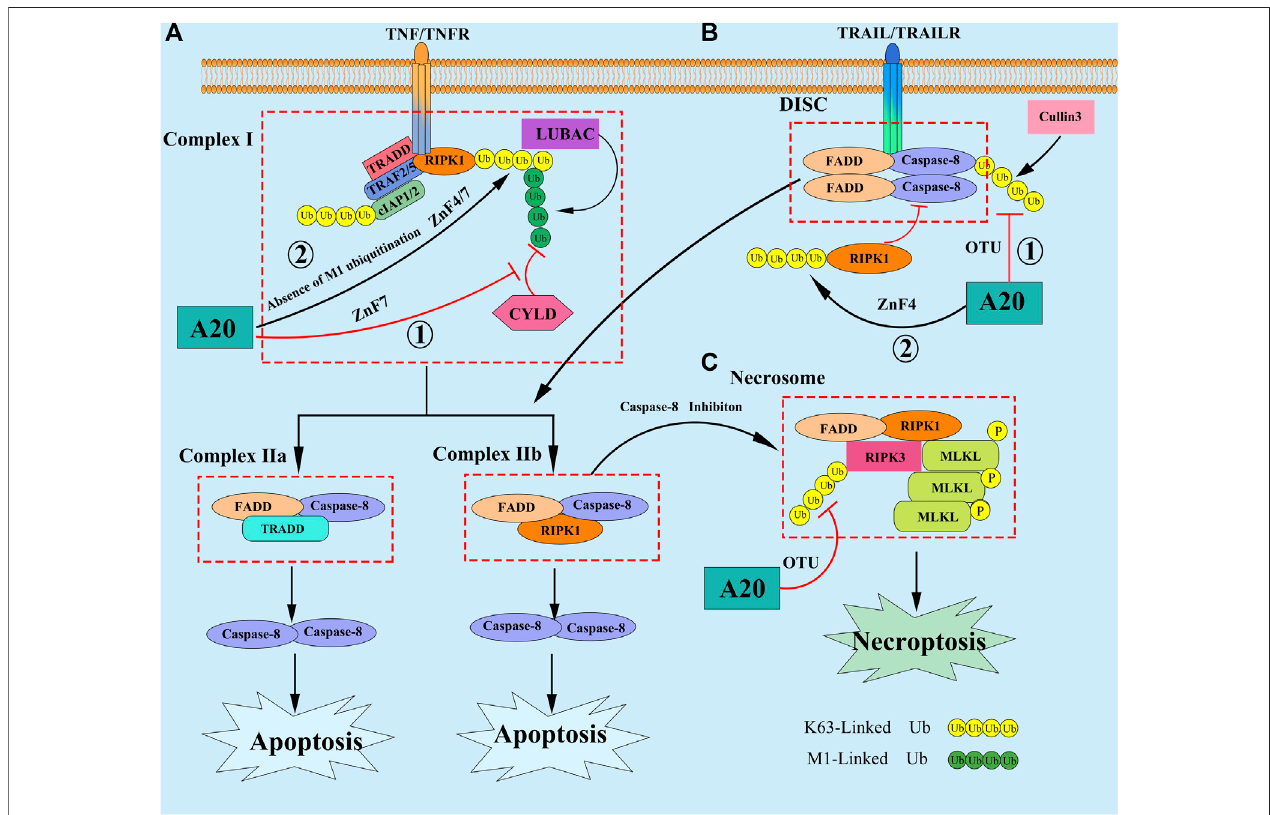
FIGURE 2 | (A) In response to TNF stimulation, A20 is reported to inhibit apoptosis by the following mechanisms: ① A20 was shown to be recruited to the membrane-bound complex I, and bound to M1-Linked polyubiquitin chains of RIPK1 via its ZnF7 domain, thereby protecting the M1-Linked polyubiquitin chains from CYLD-mediatedcleavageandrepressingthecomplexItransitioningtoadeath-inducingcytosoliccomplexII; ② InabsenceofM1-Linkedpolyubiquitinchains,theZnF4 andZnF7domainsofA20cooperatetobindtoothertypesofubiquitinchainsassociatedtoComplexI,potentiallyK63-Linkedpolyubiquitinchains,thenprotecting cells from apoptosis. (B) A20 can also inhibt apoptosis in the TRAIL signaling by the following mechanisms: ① A20 promote the formation of the K63-Linked polyubiquitin chains on RIPK1 through its ZnF4 domain, then RIPK1 being recruited to DISC, and inhibit the dimerization, cleavage of Caspase 8; ② A20 hydrolyze the cullin3-mediated K63-Linked polyubiquitin chains of Caspase-8, then inhibiting caspase-8 activation. (C) When Caspase 8 is inhibited, necroptosis can be triggered by DRs, which promote the recruitment ofRIPK3 and MLKL toRIPK1 forming Necrosome.Subsequently, RIPK3 can phosphorylate MLKL, resulting in ittranslocate to the plasma membrane to assemble a pore-forming complex, promoting the release of DAMPs into the environment, thereby inducing necrptosis. A20 restrict the K63- Linked polyubiquitin chains of RIPK3 through its OTU domain, preventing the formation of Necrosome and inhibiting necroptosis.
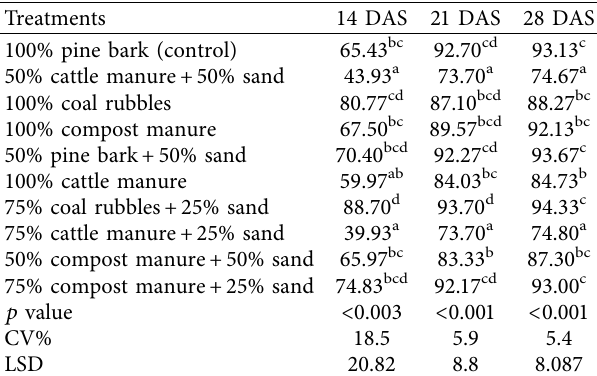
Table 1: The effect of soilless growing media on seed emergence percentage (%) of tobacco.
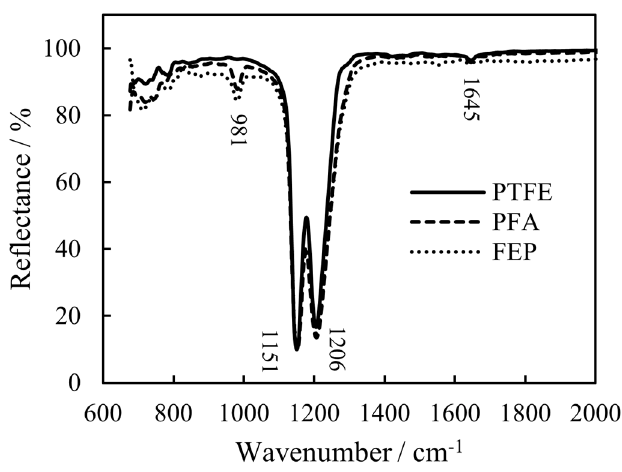
Figure 10. Fourier transform infrared spectra of PTFE, PFA, and FEP coatings.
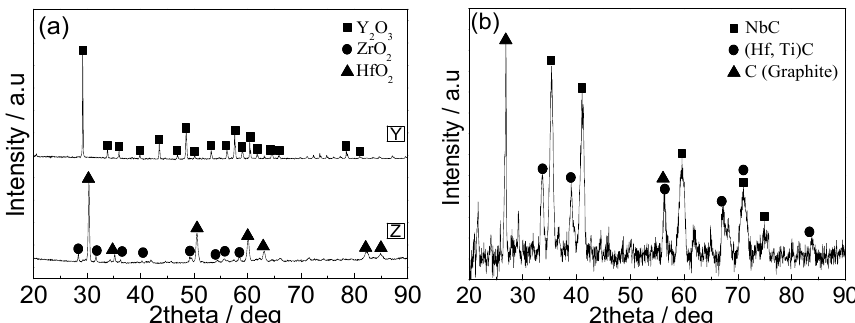
Figure 5. XRD patterns of the lateral surface of the re-melted alloy: ( a ) Y and Z samples in a vacuum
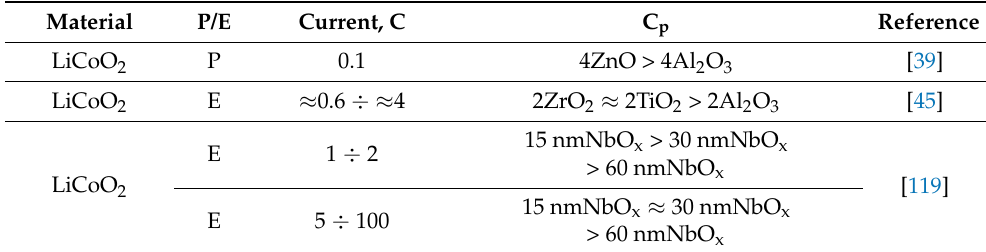
Table 6. Effect of coating selection on the capacity of active cathode materials in charge-discharge with different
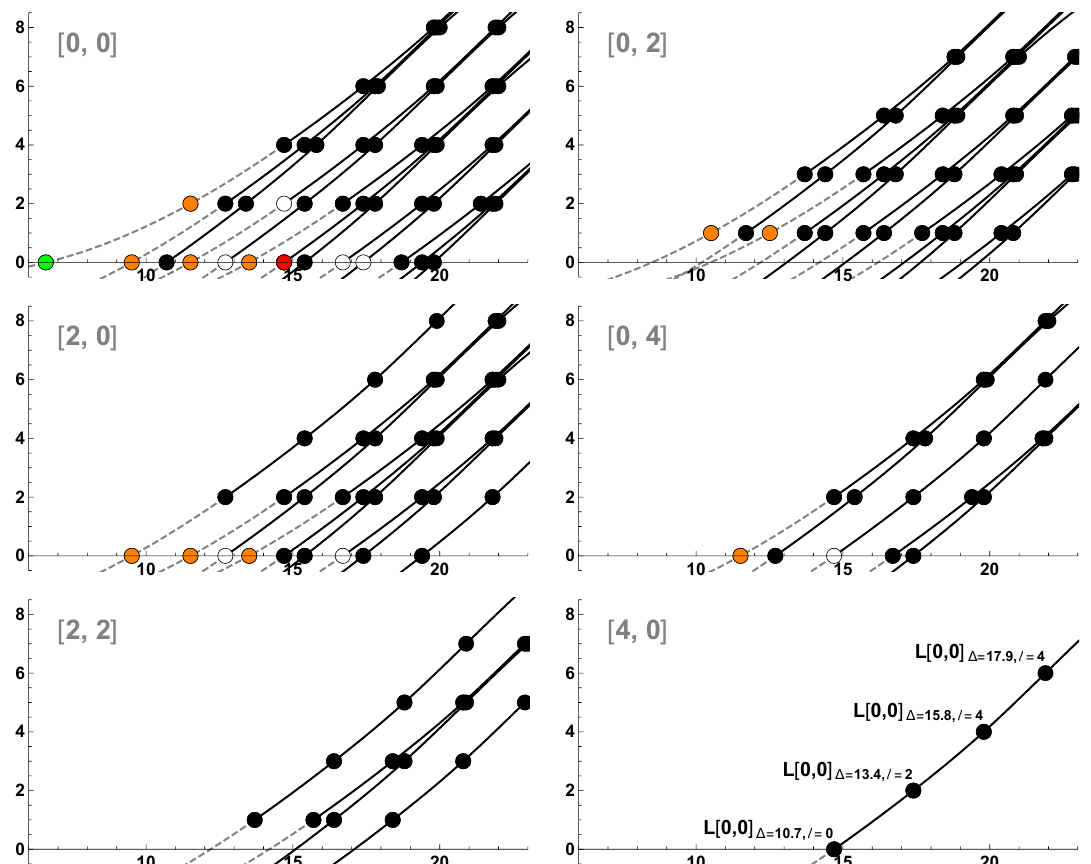
Figure 4. (∆ , ‘ ) planes: a randomly chosen L [0 , 0] ∆ ,‘ trajectory extending down to spin − 4 .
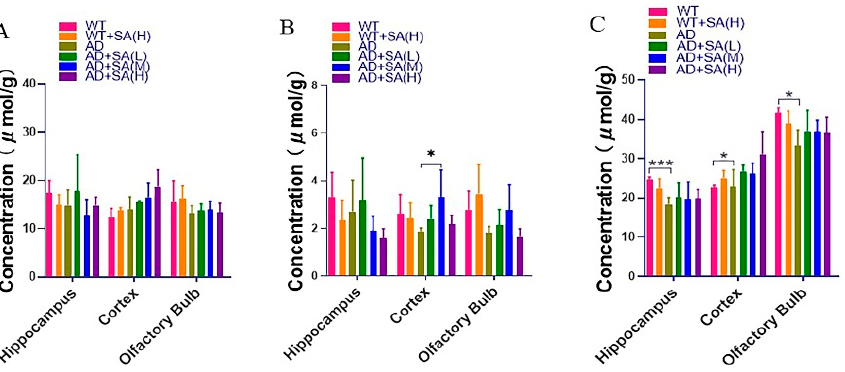
Figure 8. Effect of SA treatment on common small molecules in the brain in 2 × Tg AD mice. ( A ) Myo-Inositol. ( B ) Glycine. ( C ) Taurine. Student’s t test was used for statistical analysis. Error bars represent the mean ± SEM ( n = 4; * p < 0.05; *** p < 0.001).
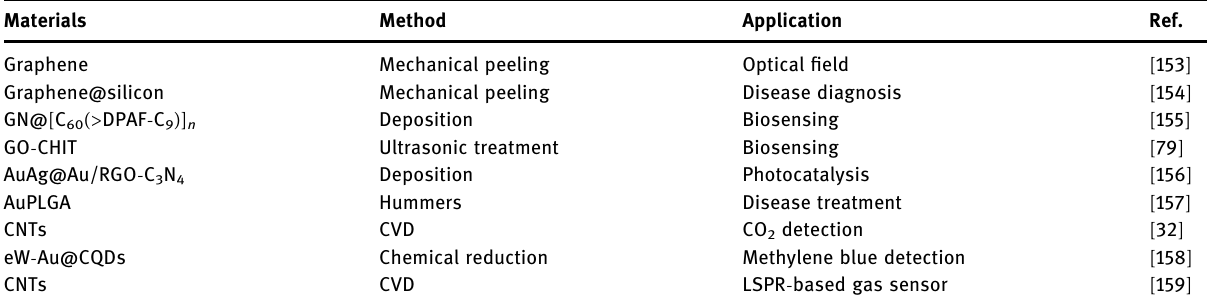
Table 2: Summary of carbon - based P - NMs on synthetic method and application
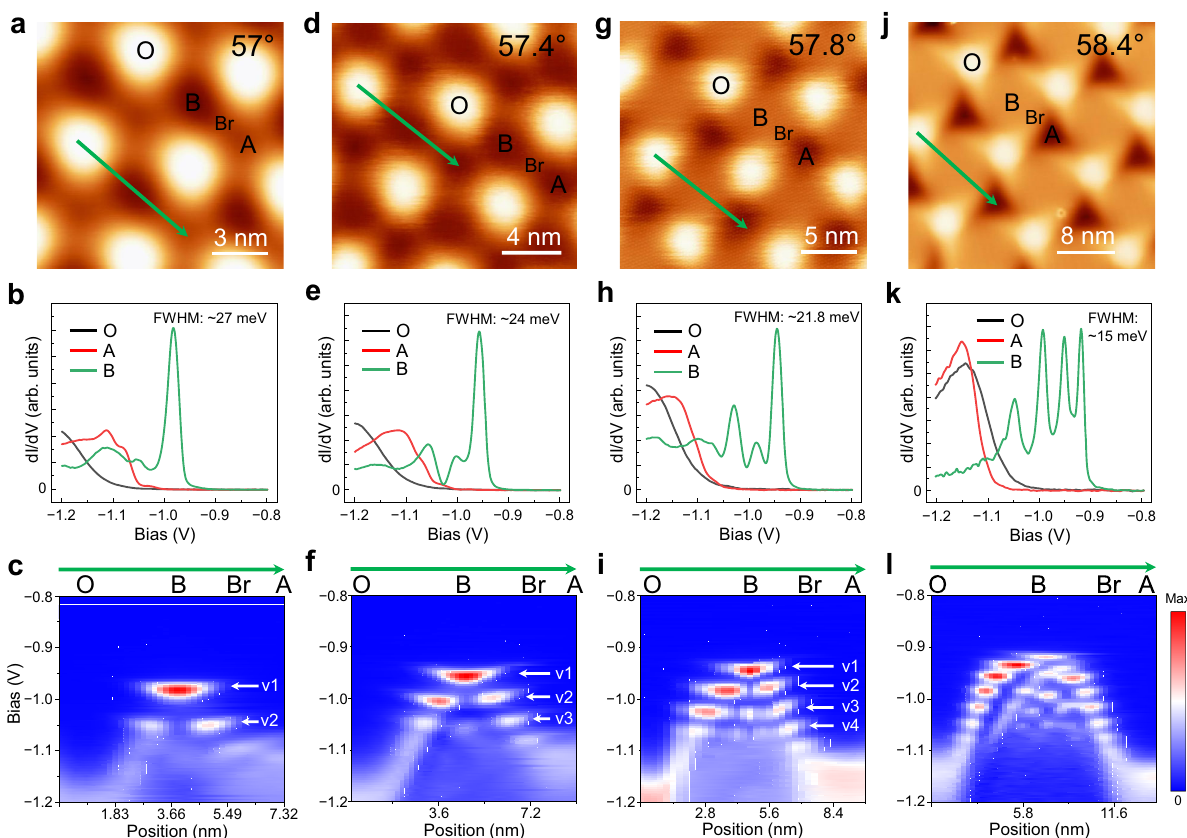
Fig. 2 Spatially dependent spectroscopy of 57°, 57.4°, 57.8°, and 58.4° TB-WSe 2 . a An STM topographic image ( − 1.4 V, 1.0 nA) of 57° TB-WSe 2 . b d I / d V spectrums near VB edge acquired at the center of three moiré sites, V = − 1.4 V, I = 1 nA, V mod = 10 mV. The FWHM is extracted from a Gaussian fi t applied to the data. c Conductance map taken along the green line in panel a , revealing two B-con fi ned states (marked by white arrows). Similarly, d – f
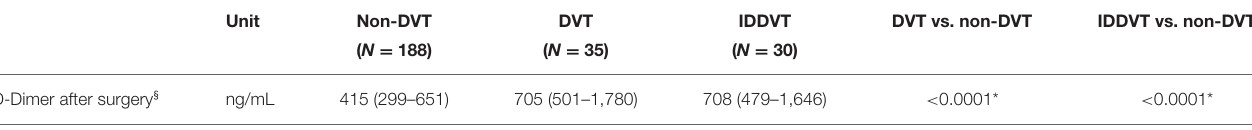
TABLE 3 | Comparison of post-surgical D-Dimer between DVT, IDDVT, and non-DVT cases among total cancer patients ( N = 223). Unit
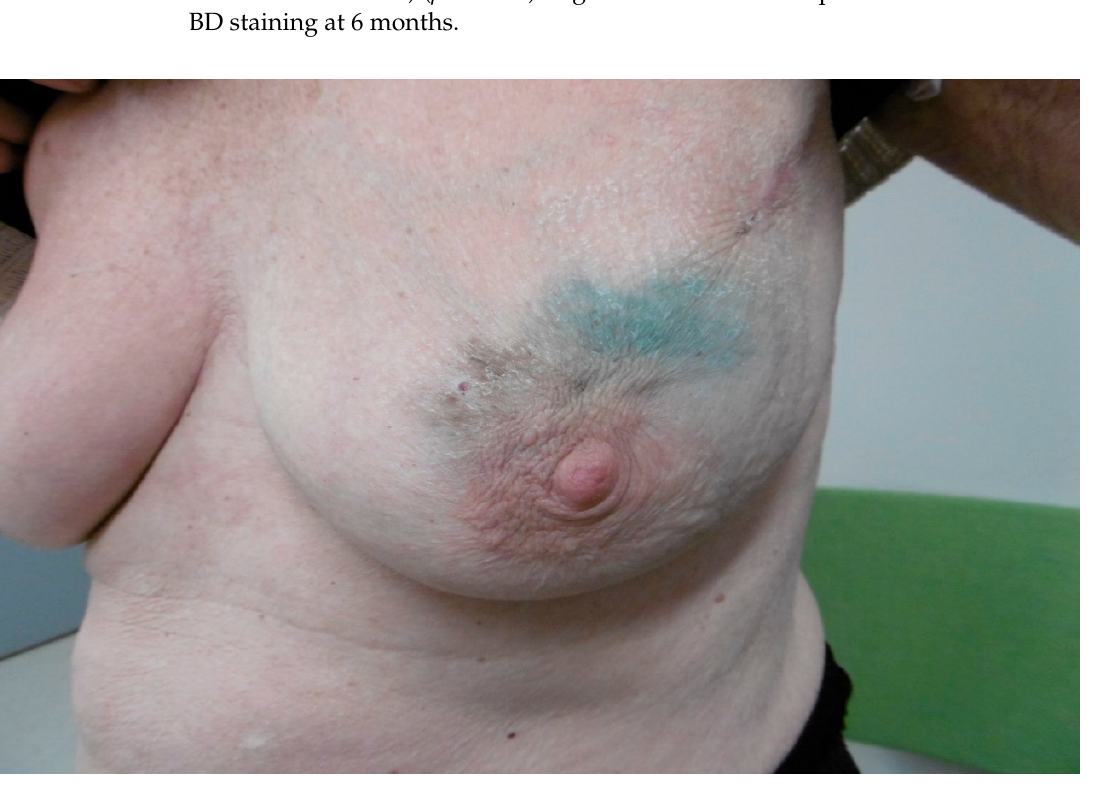
Table 3. Incidence and median size of SPIO staining postoperatively by injection site and volume.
· · ·
**Prompt:** What you give back must match the material above exactly, minus its pictures.

**Output for this task:**
FIGURE 2 | (A) In response to TNF stimulation, A20 is reported to inhibit apoptosis by the following mechanisms: ① A20 was shown to be recruited to the membrane-bound complex I, and bound to M1-Linked polyubiquitin chains of RIPK1 via its ZnF7 domain, thereby protecting the M1-Linked polyubiquitin chains from CYLD-mediatedcleavageandrepressingthecomplexItransitioningtoadeath-inducingcytosoliccomplexII; ② InabsenceofM1-Linkedpolyubiquitinchains,theZnF4 andZnF7domainsofA20cooperatetobindtoothertypesofubiquitinchainsassociatedtoComplexI,potentiallyK63-Linkedpolyubiquitinchains,thenprotecting cells from apoptosis. (B) A20 can also inhibt apoptosis in the TRAIL signaling by the following mechanisms: ① A20 promote the formation of the K63-Linked polyubiquitin chains on RIPK1 through its ZnF4 domain, then RIPK1 being recruited to DISC, and inhibit the dimerization, cleavage of Caspase 8; ② A20 hydrolyze the cullin3-mediated K63-Linked polyubiquitin chains of Caspase-8, then inhibiting caspase-8 activation. (C) When Caspase 8 is inhibited, necroptosis can be triggered by DRs, which promote the recruitment ofRIPK3 and MLKL toRIPK1 forming Necrosome.Subsequently, RIPK3 can phosphorylate MLKL, resulting in ittranslocate to the plasma membrane to assemble a pore-forming complex, promoting the release of DAMPs into the environment, thereby inducing necrptosis. A20 restrict the K63- Linked polyubiquitin chains of RIPK3 through its OTU domain, preventing the formation of Necrosome and inhibiting necroptosis.
Table 1: The effect of soilless growing media on seed emergence percentage (%) of tobacco.
Figure 10. Fourier transform infrared spectra of PTFE, PFA, and FEP coatings.
Figure 5. XRD patterns of the lateral surface of the re-melted alloy: ( a ) Y and Z samples in a vacuum
Table 6. Effect of coating selection on the capacity of active cathode materials in charge-discharge with different
Figure 4. (∆ , ‘ ) planes: a randomly chosen L [0 , 0] ∆ ,‘ trajectory extending down to spin − 4 .
Figure 8. Effect of SA treatment on common small molecules in the brain in 2 × Tg AD mice. ( A ) Myo-Inositol. ( B ) Glycine. ( C ) Taurine. Student’s t test was used for statistical analysis. Error bars represent the mean ± SEM ( n = 4; * p < 0.05; *** p < 0.001).
Table 2: Summary of carbon - based P - NMs on synthetic method and application
Fig. 2 Spatially dependent spectroscopy of 57°, 57.4°, 57.8°, and 58.4° TB-WSe 2 . a An STM topographic image ( − 1.4 V, 1.0 nA) of 57° TB-WSe 2 . b d I / d V spectrums near VB edge acquired at the center of three moiré sites, V = − 1.4 V, I = 1 nA, V mod = 10 mV. The FWHM is extracted from a Gaussian fi t applied to the data. c Conductance map taken along the green line in panel a , revealing two B-con fi ned states (marked by white arrows). Similarly, d – f
TABLE 3 | Comparison of post-surgical D-Dimer between DVT, IDDVT, and non-DVT cases among total cancer patients ( N = 223). Unit
Table 3. Incidence and median size of SPIO staining postoperatively by injection site and volume.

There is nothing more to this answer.